Text -
=== Section Start ===

By Hoopwrld Staff | February 2026
This week Mark Cuban posted a thread about tanking. But buried inside it was the most important thing anyone in NBA leadership has said publicly in a long time.
“The NBA should worry more about fan experience than tanking. It should worry more about pricing fans out of games than tanking. You know who cares the least about tanking — a parent who can’t afford to bring their 3 kids to a game and buy their kids a jersey of their fave player. They are in the business of creating experiences for fans. Few can remember the score from the last game they saw. What they remember is who they were with.”
— Mark Cuban, @mcuban · February 17, 2026
Cuban is right. And he’s only scratching the surface.
The NBA generated 32 billion social media video views last season. Ja Morant’s two spinning layups in November were watched 161 million times in 24 hours. But the 2025 Finals averaged just 10.2 million TV viewers — among the lowest in two decades. The league isn’t losing fans. It’s gaining them in places traditional metrics can’t capture. The problem is it’s not converting that attention into anything deep.
The NBA has the world’s attention. What it needs now is its heart.
Here’s the playbook for how to get there.
01. Affordability First. Everything Else Second.
Cuban’s sharpest line was about the parent who can’t afford three tickets and three jerseys. That parent isn’t just priced out of one game — they’re priced out of fandom entirely. And their kids are the season ticket holders of 2040.
📊 61% of fans say they feel priced out of the game they love.
Create a Fan Access tier in every arena — priced at $25–40, designed for young families and first-timers, with pre-game practice viewing and player arrival walkthrough included. Treat it as a fan funnel, not a discount seat. And launch an NBA First Game Initiative that guarantees every kid in a partner school district their first NBA game free before age 12. One live experience converts more fans than a thousand highlight reels.
02. Give Fans Real Access to the Stars
Fans don’t just want to watch Shai Gilgeous-Alexander. They want a story to tell about the time they were near him. One player per home game signs autographs for 50 lottery winners — drawn through the NBA app — 30 minutes before tip-off. The organic social content alone is worth millions in earned media. Add Rookie Debut Fan Days where every top draft pick does a city tour before their first season. Real human connection before the marketing machine takes over.
Build out a broader NBA player card program with wider autograph access — live pack opening events in arenas with players present, hybrid digital/physical cards where each card unlocks an exclusive clip or player message, and Autograph Draft Nights where top picks sign their first rookie cards on-site. Turn what’s currently a transaction into a cultural event.
03. The G League Is the Answer Nobody’s Using
The G League is the NBA’s most authentic, accessible product — and almost nobody knows it exists. That’s a failure of activation, not of the product. It’s also the most direct answer to Cuban’s affordability point.
Launch a Next Up Weekend — an annual G League showcase with 1-on-1 tournaments, 3-point contests, and fan voting for MVP. Broadcast it. The NFL turned its Combine into a cultural moment; basketball is more watchable than a 40-yard dash. Open fan skills competitions against G League players at accessible price points. And when a G League player gets their call-up, host a watch party in the affiliate city. Let those fans own the moment they saw coming.

=== Section End ===

Given information -
=== Section Start ===

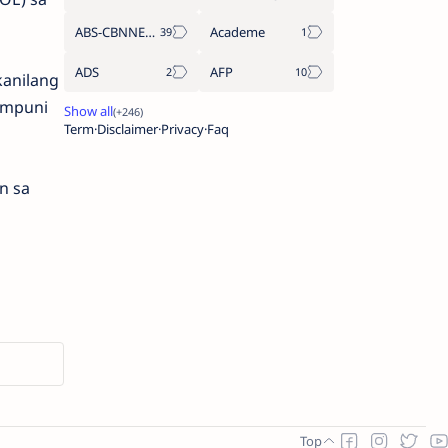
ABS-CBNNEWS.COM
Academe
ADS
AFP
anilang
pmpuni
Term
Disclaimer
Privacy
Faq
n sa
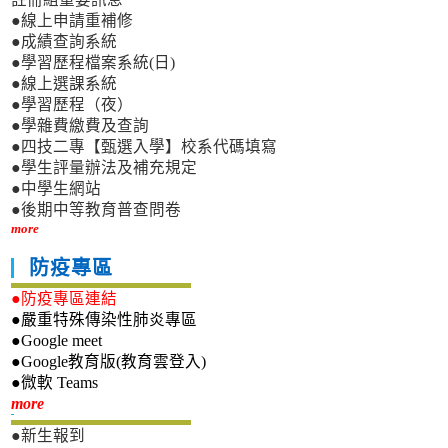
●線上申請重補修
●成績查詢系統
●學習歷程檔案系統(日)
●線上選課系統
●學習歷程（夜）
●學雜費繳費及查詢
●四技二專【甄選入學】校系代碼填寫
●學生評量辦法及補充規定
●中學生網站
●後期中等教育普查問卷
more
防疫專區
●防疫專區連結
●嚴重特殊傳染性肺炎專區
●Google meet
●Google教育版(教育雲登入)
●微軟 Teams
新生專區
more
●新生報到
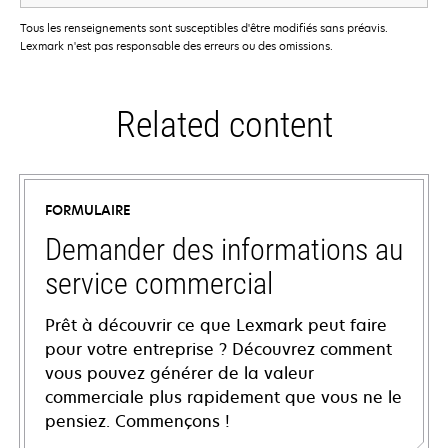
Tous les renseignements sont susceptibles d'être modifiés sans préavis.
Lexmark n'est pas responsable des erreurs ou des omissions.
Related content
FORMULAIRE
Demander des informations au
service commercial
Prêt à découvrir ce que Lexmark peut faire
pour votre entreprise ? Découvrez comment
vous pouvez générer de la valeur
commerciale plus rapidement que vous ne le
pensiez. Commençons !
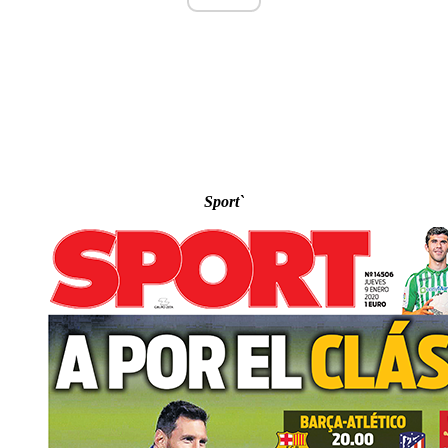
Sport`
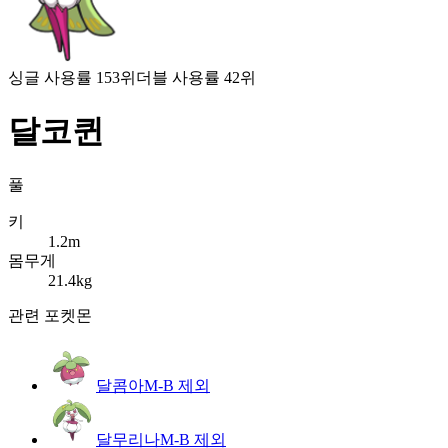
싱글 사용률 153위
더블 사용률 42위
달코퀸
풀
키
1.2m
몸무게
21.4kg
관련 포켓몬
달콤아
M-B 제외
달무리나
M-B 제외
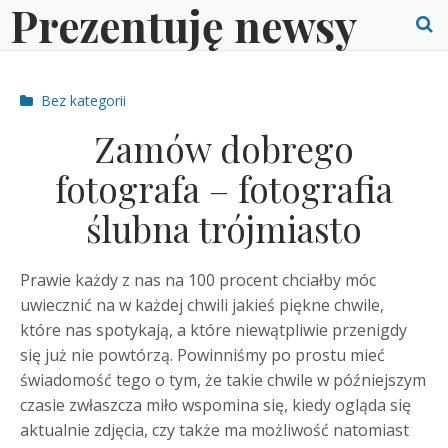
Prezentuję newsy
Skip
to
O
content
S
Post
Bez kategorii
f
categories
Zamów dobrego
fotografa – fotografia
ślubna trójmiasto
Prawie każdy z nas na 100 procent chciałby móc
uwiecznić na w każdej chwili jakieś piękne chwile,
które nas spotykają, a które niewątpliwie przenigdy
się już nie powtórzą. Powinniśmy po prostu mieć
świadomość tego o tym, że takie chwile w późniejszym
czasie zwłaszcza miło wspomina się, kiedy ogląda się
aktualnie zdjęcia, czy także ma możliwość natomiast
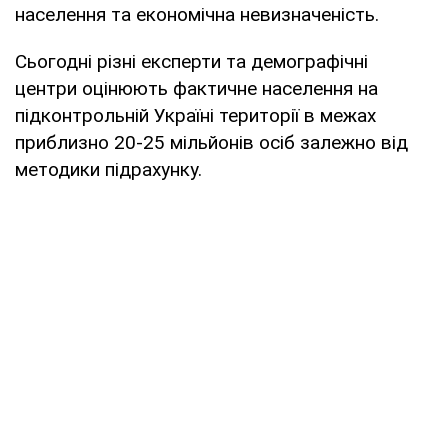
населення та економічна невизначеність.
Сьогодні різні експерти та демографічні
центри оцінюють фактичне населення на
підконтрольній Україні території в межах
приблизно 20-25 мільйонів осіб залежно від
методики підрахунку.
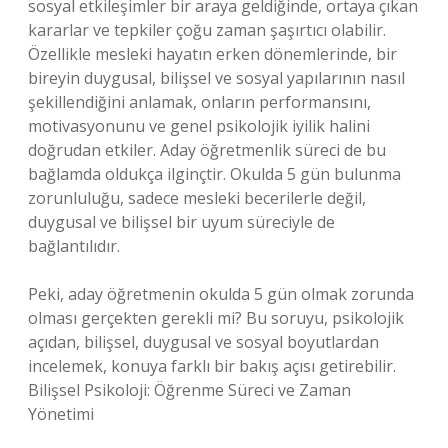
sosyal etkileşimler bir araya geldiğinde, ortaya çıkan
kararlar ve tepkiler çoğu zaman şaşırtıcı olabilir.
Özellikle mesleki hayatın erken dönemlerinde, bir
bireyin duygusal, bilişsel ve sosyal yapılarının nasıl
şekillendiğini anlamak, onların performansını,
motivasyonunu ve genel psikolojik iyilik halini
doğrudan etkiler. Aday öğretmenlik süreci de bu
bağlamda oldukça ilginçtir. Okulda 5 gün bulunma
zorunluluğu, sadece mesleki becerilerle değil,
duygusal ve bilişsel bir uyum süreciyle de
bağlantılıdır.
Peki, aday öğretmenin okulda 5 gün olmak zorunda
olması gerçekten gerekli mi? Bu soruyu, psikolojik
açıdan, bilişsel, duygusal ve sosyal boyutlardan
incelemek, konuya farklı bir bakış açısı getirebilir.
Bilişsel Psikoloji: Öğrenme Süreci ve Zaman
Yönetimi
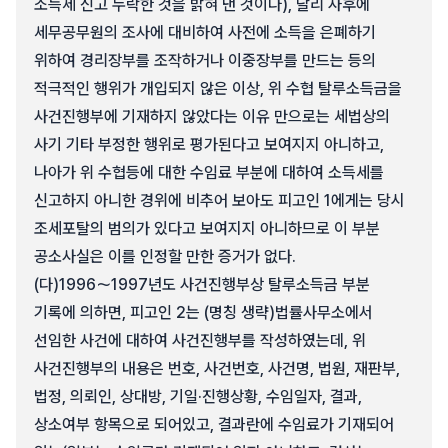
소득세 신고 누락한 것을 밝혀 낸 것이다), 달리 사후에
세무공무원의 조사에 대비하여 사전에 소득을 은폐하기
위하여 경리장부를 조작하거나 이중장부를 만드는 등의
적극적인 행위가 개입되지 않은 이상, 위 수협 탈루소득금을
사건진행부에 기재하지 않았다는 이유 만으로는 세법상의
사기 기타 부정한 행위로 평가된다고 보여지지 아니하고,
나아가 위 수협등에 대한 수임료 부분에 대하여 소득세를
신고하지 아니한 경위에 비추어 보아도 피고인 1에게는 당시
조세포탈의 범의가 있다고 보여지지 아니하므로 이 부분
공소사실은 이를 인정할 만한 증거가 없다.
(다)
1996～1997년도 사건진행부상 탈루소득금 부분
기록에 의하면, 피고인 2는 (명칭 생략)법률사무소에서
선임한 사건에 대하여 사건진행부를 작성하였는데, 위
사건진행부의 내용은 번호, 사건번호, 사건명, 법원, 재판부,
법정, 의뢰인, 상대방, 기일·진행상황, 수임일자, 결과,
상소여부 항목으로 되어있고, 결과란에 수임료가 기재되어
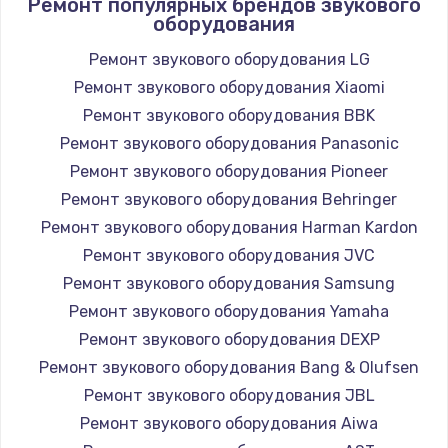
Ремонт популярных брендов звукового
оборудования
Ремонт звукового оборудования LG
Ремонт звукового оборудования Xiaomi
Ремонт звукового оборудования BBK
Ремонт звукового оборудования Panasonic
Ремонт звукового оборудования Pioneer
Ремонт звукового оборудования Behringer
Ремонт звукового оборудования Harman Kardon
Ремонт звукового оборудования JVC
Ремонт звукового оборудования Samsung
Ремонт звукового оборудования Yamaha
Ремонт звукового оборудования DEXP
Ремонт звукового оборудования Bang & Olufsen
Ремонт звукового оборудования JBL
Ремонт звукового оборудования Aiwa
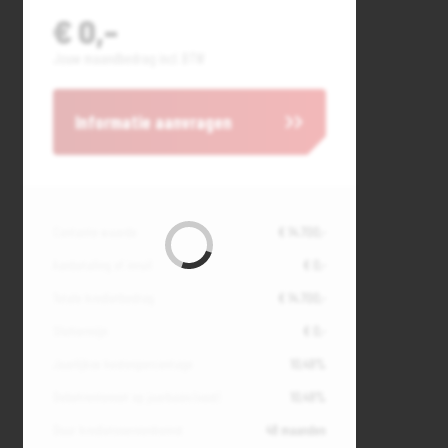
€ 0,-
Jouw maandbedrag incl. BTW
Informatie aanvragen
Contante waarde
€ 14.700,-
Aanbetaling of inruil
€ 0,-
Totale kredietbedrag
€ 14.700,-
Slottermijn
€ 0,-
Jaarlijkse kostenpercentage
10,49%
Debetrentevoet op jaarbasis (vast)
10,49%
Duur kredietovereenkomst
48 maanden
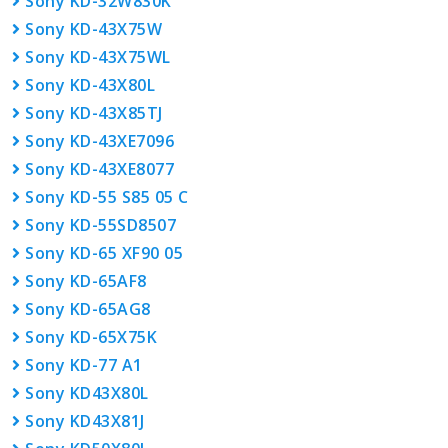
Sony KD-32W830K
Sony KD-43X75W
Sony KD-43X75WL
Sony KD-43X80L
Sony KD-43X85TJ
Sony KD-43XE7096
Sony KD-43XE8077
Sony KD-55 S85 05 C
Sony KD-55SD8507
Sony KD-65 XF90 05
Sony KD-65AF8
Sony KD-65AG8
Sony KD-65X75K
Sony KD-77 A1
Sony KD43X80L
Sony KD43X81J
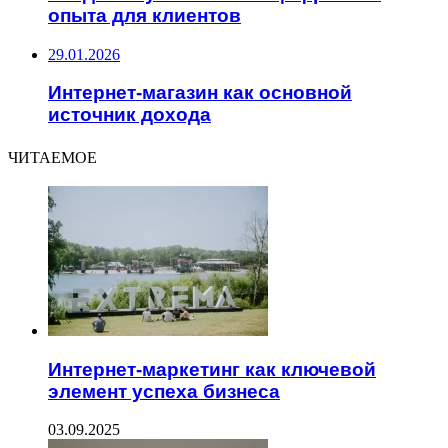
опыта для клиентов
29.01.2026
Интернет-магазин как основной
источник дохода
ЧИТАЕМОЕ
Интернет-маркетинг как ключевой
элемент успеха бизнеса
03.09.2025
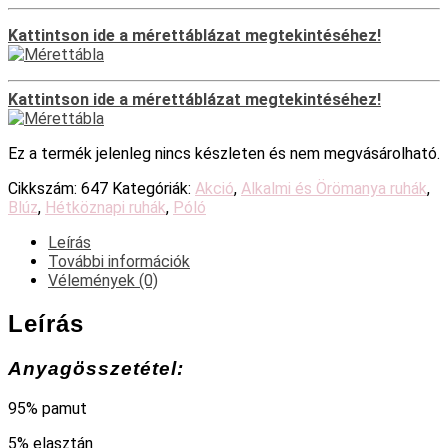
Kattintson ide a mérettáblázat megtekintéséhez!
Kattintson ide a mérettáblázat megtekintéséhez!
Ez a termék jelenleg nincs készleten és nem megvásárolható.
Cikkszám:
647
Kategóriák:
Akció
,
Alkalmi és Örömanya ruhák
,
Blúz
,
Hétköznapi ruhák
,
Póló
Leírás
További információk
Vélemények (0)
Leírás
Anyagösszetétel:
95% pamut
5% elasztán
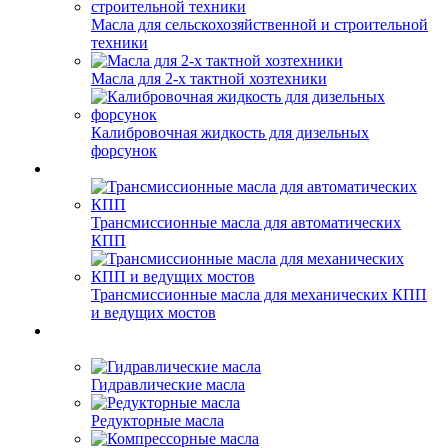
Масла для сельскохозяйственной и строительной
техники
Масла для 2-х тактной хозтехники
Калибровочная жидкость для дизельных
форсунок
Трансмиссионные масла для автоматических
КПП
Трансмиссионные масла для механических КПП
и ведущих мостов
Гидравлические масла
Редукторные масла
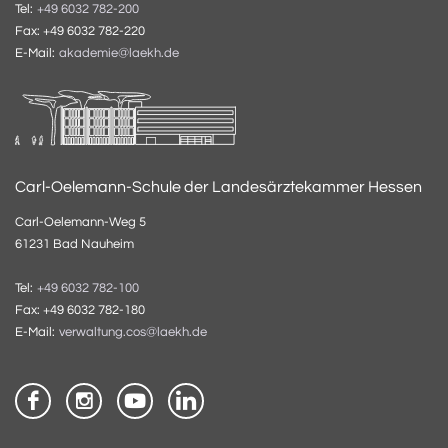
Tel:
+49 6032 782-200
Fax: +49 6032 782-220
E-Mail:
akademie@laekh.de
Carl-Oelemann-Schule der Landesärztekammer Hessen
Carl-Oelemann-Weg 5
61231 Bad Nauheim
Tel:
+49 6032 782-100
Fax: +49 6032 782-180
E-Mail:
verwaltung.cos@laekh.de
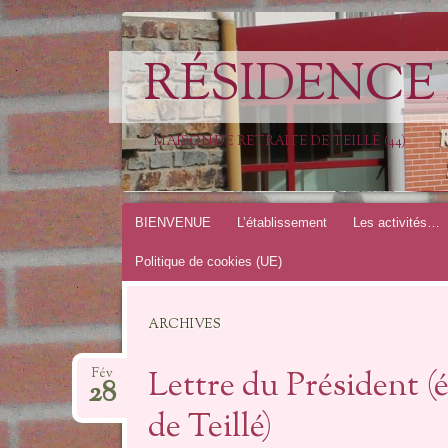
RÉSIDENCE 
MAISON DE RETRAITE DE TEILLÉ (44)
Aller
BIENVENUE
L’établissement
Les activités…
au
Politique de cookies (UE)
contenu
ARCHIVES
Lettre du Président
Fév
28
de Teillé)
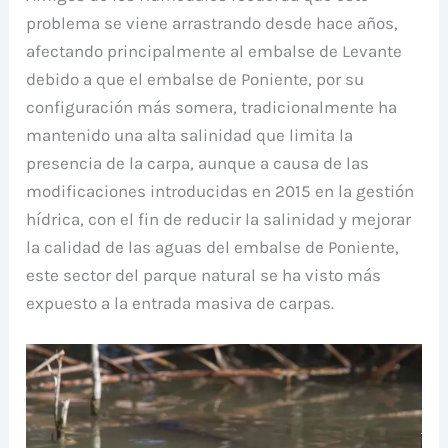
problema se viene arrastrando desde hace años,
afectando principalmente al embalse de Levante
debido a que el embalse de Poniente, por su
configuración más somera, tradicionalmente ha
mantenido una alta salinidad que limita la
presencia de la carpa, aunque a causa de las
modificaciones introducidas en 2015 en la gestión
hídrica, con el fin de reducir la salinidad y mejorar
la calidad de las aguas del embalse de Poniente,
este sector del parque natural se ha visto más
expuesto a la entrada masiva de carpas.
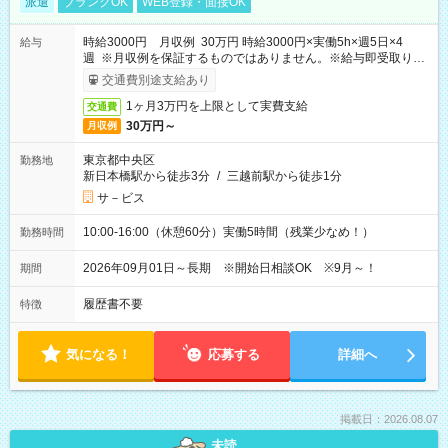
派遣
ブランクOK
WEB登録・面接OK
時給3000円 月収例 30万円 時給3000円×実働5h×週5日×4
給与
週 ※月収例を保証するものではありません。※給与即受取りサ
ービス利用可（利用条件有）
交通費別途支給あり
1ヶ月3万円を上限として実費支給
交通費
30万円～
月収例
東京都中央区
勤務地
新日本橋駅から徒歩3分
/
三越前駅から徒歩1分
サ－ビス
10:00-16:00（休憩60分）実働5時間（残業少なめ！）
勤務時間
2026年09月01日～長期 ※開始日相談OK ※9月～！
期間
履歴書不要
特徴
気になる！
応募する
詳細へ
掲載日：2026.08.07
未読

=== Section End ===

What to do -
- 1) List the numbered section headings in the NBA article.
- 2) Reproduce the stretch of the entries from the line containing "소득세 신고 누락한 것을 밝혀 낸 것이다), 달리 사후에" through the line containing "선임한 사건에 대하여 사건진행부를 작성하였는데, 위".
The entries have no connection to the NBA article.

Responses to the exercise -
- 1)
01. Affordability First. Everything Else Second.
02. Give Fans Real Access to the Stars
03. The G League Is the Answer Nobody's Using

- 2)
소득세 신고 누락한 것을 밝혀 낸 것이다), 달리 사후에
세무공무원의 조사에 대비하여 사전에 소득을 은폐하기
위하여 경리장부를 조작하거나 이중장부를 만드는 등의
적극적인 행위가 개입되지 않은 이상, 위 수협 탈루소득금을
사건진행부에 기재하지 않았다는 이유 만으로는 세법상의
사기 기타 부정한 행위로 평가된다고 보여지지 아니하고,
나아가 위 수협등에 대한 수임료 부분에 대하여 소득세를
신고하지 아니한 경위에 비추어 보아도 피고인 1에게는 당시
조세포탈의 범의가 있다고 보여지지 아니하므로 이 부분
공소사실은 이를 인정할 만한 증거가 없다.
(다)
1996～1997년도 사건진행부상 탈루소득금 부분
기록에 의하면, 피고인 2는 (명칭 생략)법률사무소에서
선임한 사건에 대하여 사건진행부를 작성하였는데, 위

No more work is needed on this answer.